Women’s genitals are as diverse as our faces. We are accustomed to some faces being accepted as “beautiful”, and know that the standard varies across time and culture. We may be less familiar with the idea that similar judgements are made about the vulva.
The vulva includes the inner lips (labia minora) and outer lips (labia majora), the clitoris, and the vaginal opening. Labia can be long or short, wrinkled or smooth, dark or light. One side is often longer than the other, consistent with the asymmetry of most body parts. The exterior of the clitoris can be pea-sized or as big as a thumb.
Just as some people seek cosmetic surgery on visible parts of their bodies, women have resorted to cosmetic surgery on their genitals to make them resemble an ideal. The Western ideal vulva is represented by the Barbie doll: “a clean slit”.
More than half of GPs surveyed in 2016 reported being consulted by women and girls wanting genital cosmetic surgery.
But what do women see when they search for cosmetic surgery?
Doctors advertise online, offering procedures including labiaplasty to reduce the labia minora, reduction of the clitoral hood, and plumping up of the labia majora.
Our research team wanted to learn what was in popular websites advertising Australian clinics, and analysed 31 websites in 2016. The same or similar websites came up in our search this week.
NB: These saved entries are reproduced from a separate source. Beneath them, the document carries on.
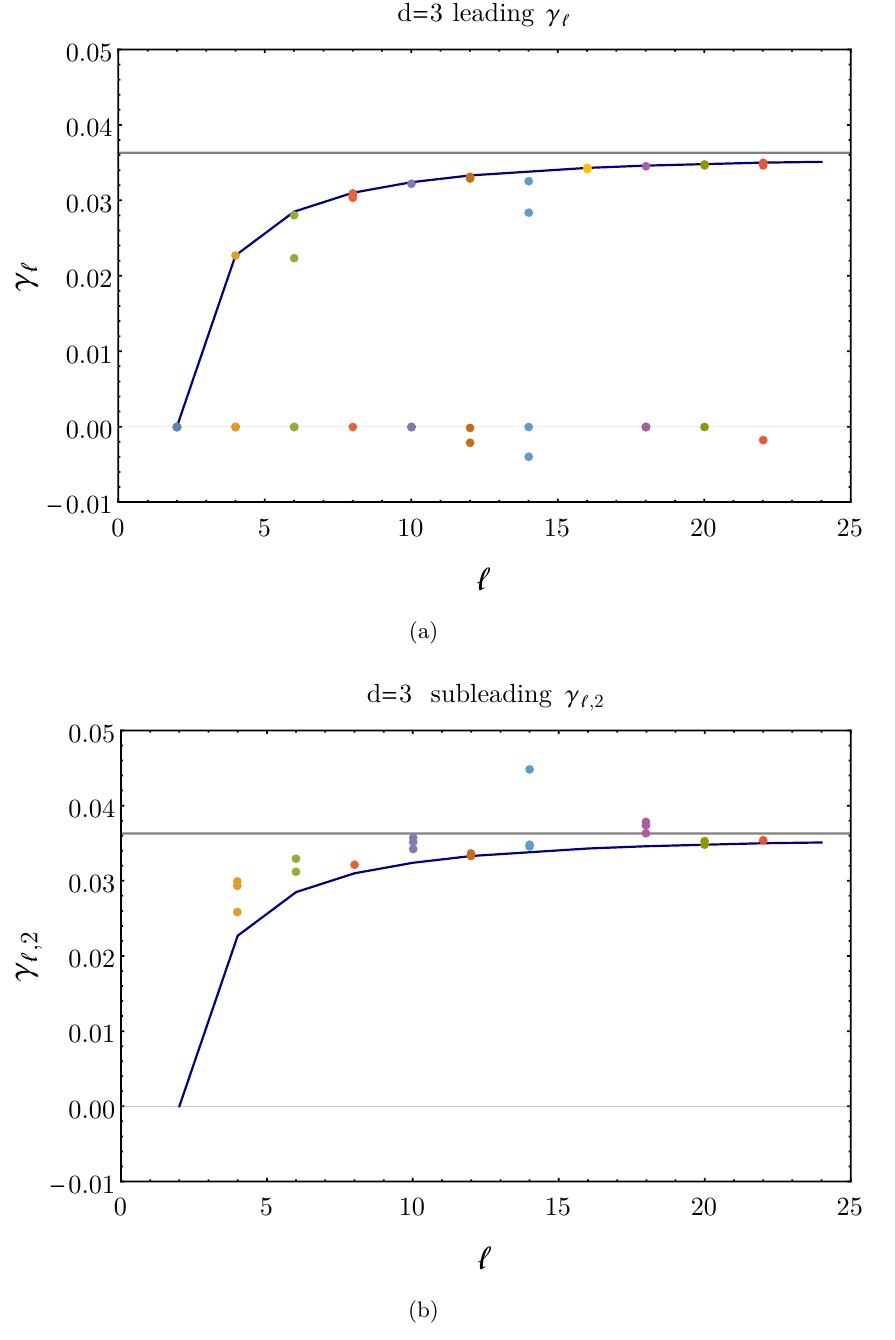
Figure 12 . Anomalous dimension of leading (a) and subleading (b) twists with 2 (cid:20) ‘ (cid:20) 22 in d = 3 compared with three-correlator results (blue curve) and ‘ ! 1 asymptotic value (gray line).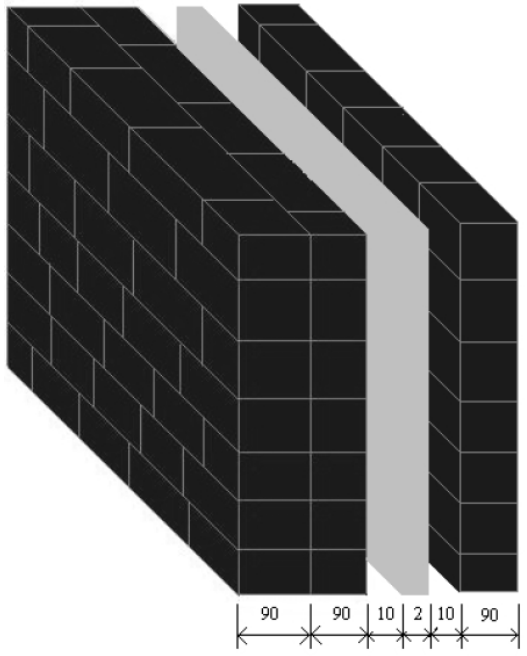
Figure 2. Wall construction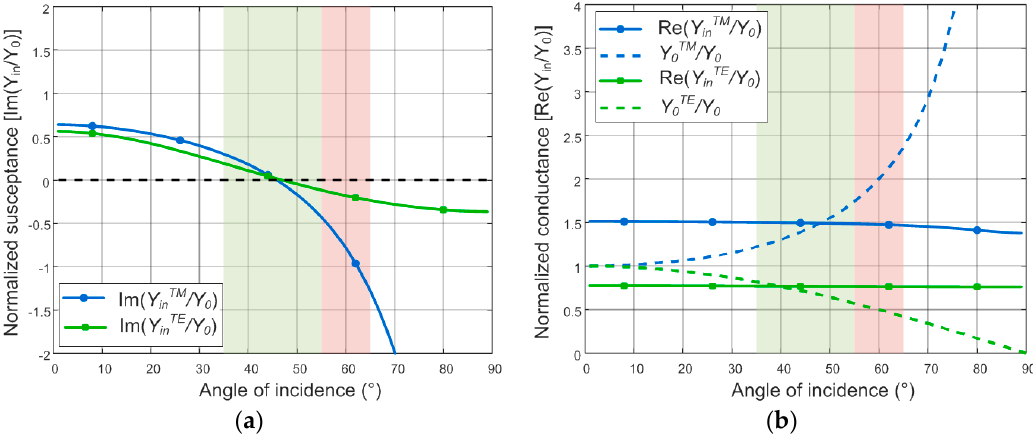
Figure 4. Imaginary ( a ) and real ( b ) part of Y in / Y 0 with respect to the angle of incidence at 2.15 GHz for sector A and both polarizations.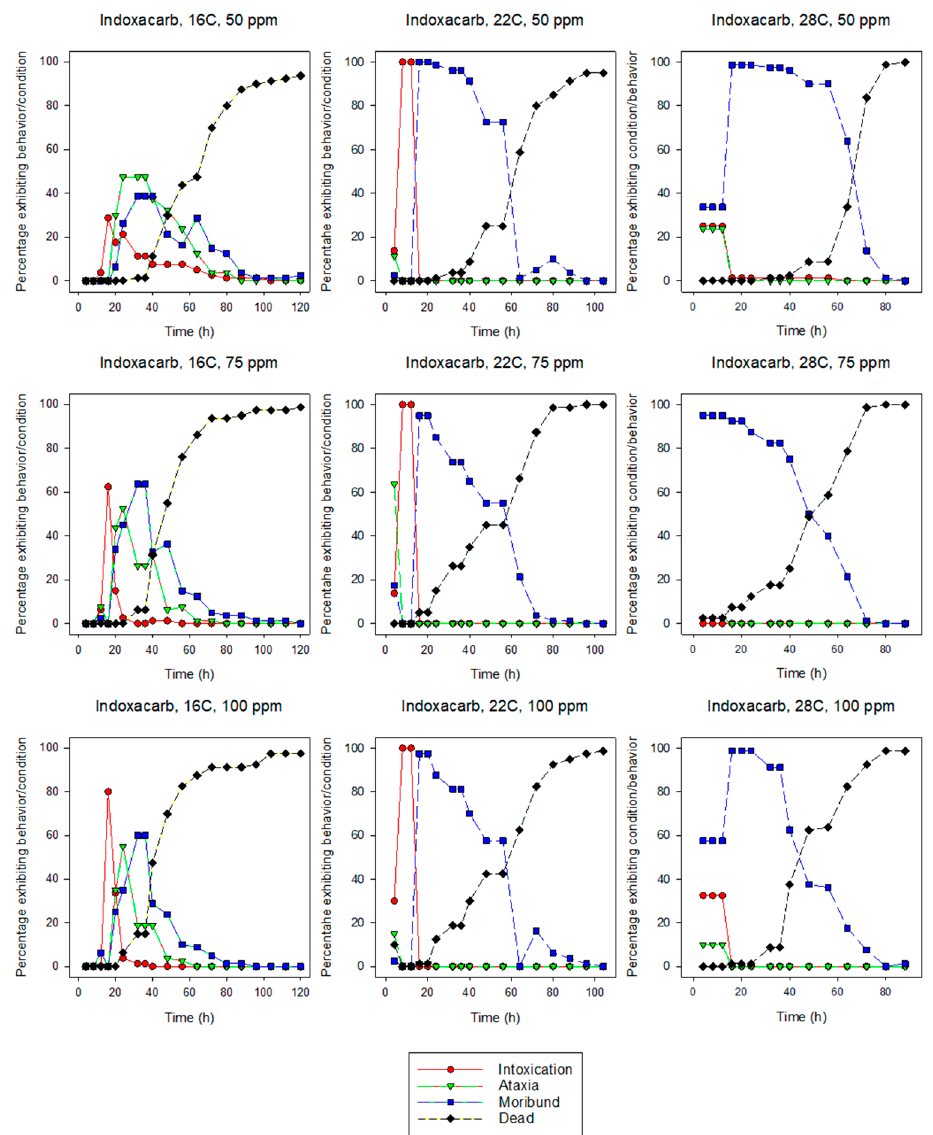
Figure 4. Effects of concentration and temperature on the behaviors of indoxacarb-exposed Formosan subterranean termites, C. formosanus .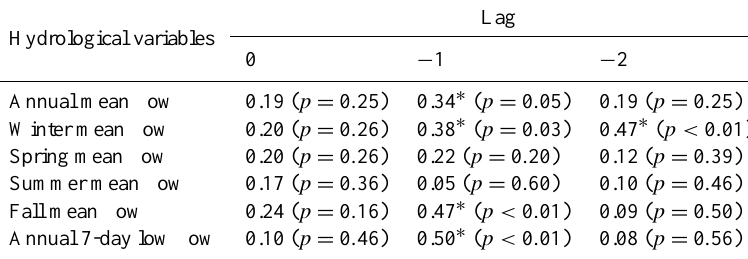
Table 2. Cross-correlation between hydrological variables and ECA.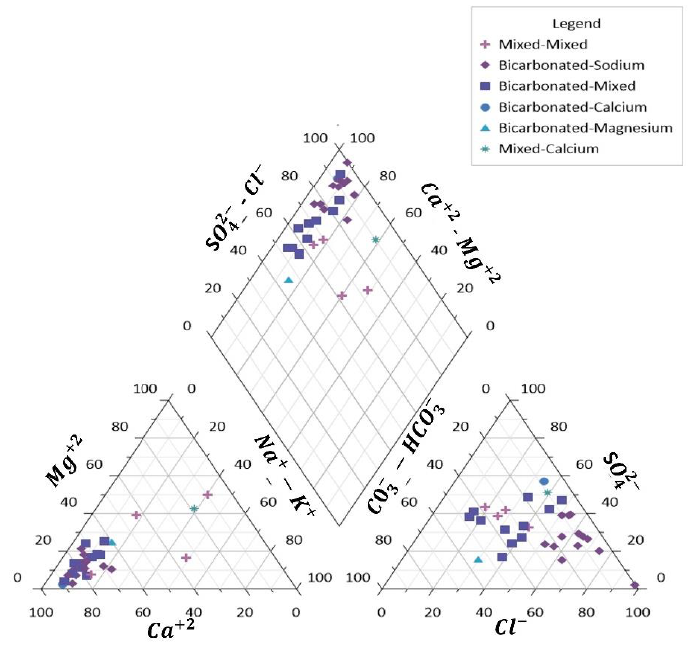
Figure 4. Water families from the Calera aquifer. Table 2. Correlation matrix for physicochemical parameters in water sampled in 2020.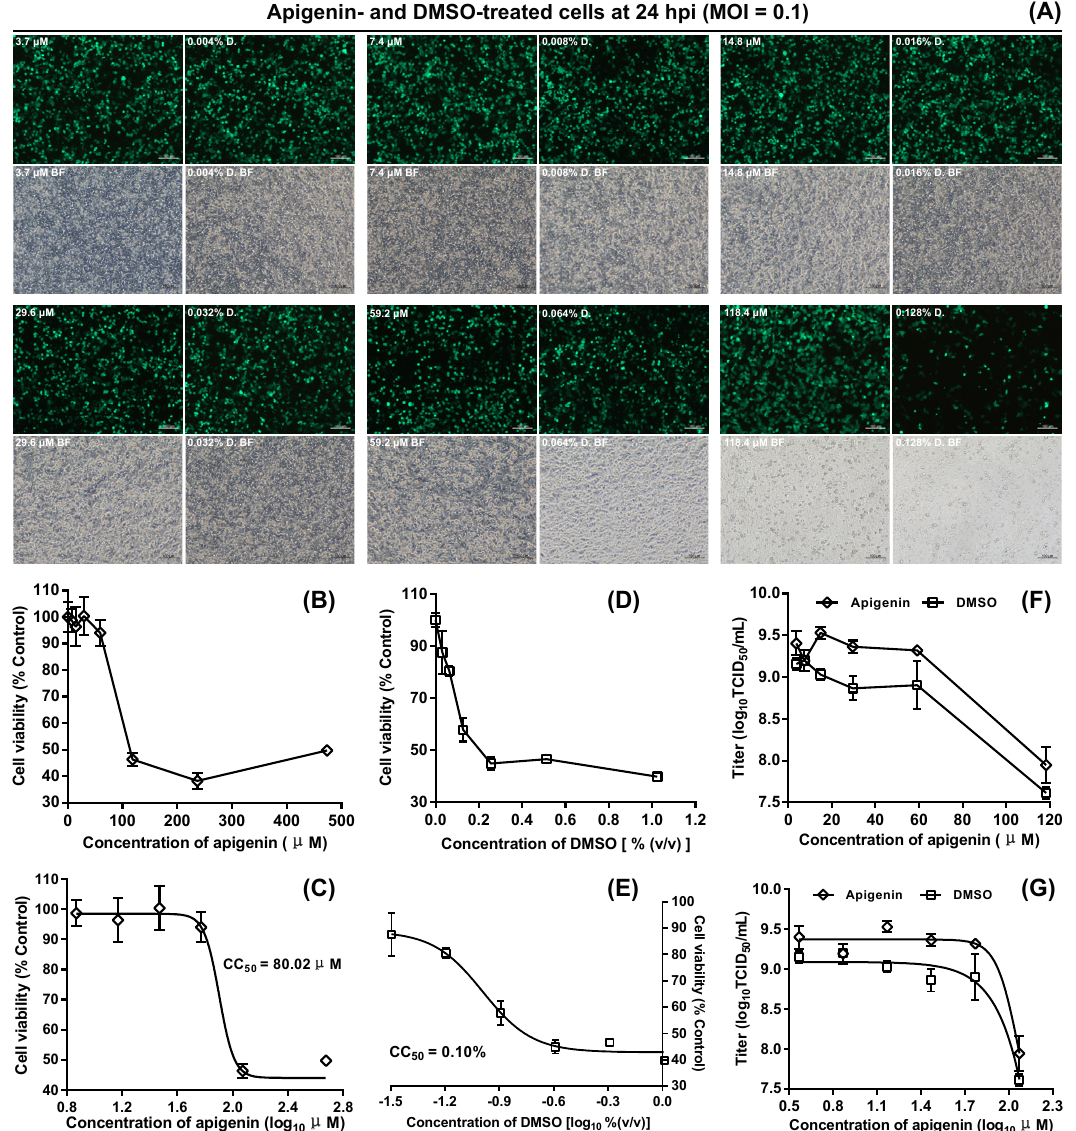
Figure 6. Anti-rSVA-eGFP assay of apigenin in vitro. Apigenin- and DMSO-treated cell monolayers at di ff erent concentrations at 24 hpi ( A ). Each cell monolayer is observed in a randomly selected field-of-view of fluorescent microscope. D: DMSO control. Relative viability of BSR cells at 24 h after either apigenin ( B ) or DMSO ( D ) treatment at di ff erent concentrations by MTT assay. The data represent the mean ± SD for five replicates per dilution. The CC 50 value either for apigenin ( C ) or for DMSO ( E ), calculated by nonlinear regression fitting using the GraphPad Prism software. Variations in rSVA-eGFP titers at 24 h after either apigenin or DMSO treatment at di ff erent concentrations ( F ). The data represent the mean ± SD for three independent experiments. The data in ( F ) are processed by nonlinear regression fitting using the GraphPad Prism software, and then shown in ( G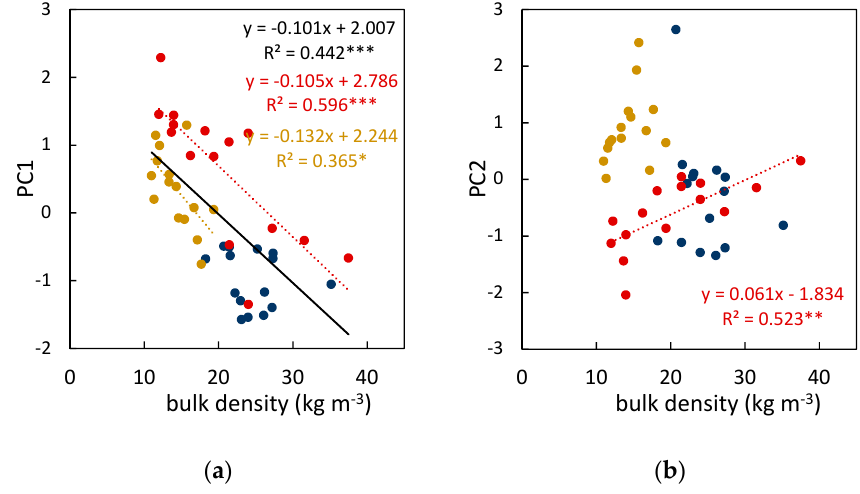
Figure 3. Pairwise regression analyses between: ( a ) bulk density and score to the first principal component (PC1), ( b ) bulk density and score to the second principal component (PC2). For each pair of variables, the analyses were conducted on the whole data set (black regression line and equation), and separately for each species. All provided information is consistently color coded: red corresponding to Aleppo pine ( Pinus halepensis Mill.), blue to carob ( Ceratonia siliqua L.), and yellow to downy oak ( Quercus pubescens Willd.). Regression line, regression equation and significance level are only shown if the relationship was significant. *P ≤ 0.05, **P ≤ 0.01, and ***P ≤ 0.001.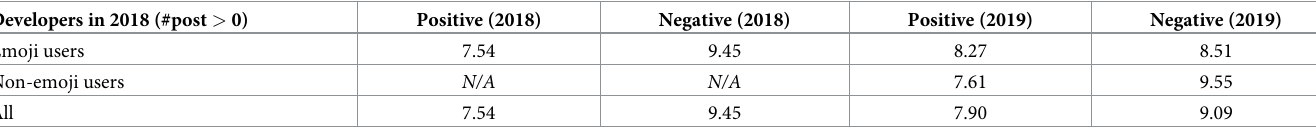
Table 3. Positive and negative emotions expressed via emojis in 2018 and 2019. In general, the population becomes more positive and less negative in 2019. Those who used any emoji in 2018 are more positive ( p < 0.001, Welch two-sample t-test) and less negative ( p < 0.001, Welch two-sample t-test) in 2019 than those who didn’t use an emoji in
Websites gave a strong impression that female genitals diverging from the “ideal” need surgery. Although most websites acknowledged that vulvas were naturally diverse, they used language that pathologised any appearance other than a Barbie doll.
Visible labia minora were described as “hypertrophic” (showing excessive growth), which sounds like a medical diagnosis. According to one doctor:
"The primary goal of labiaplasty is to reduce the size of the labia by surgically removing excess skin and shaping it into a more youthful and attractive form."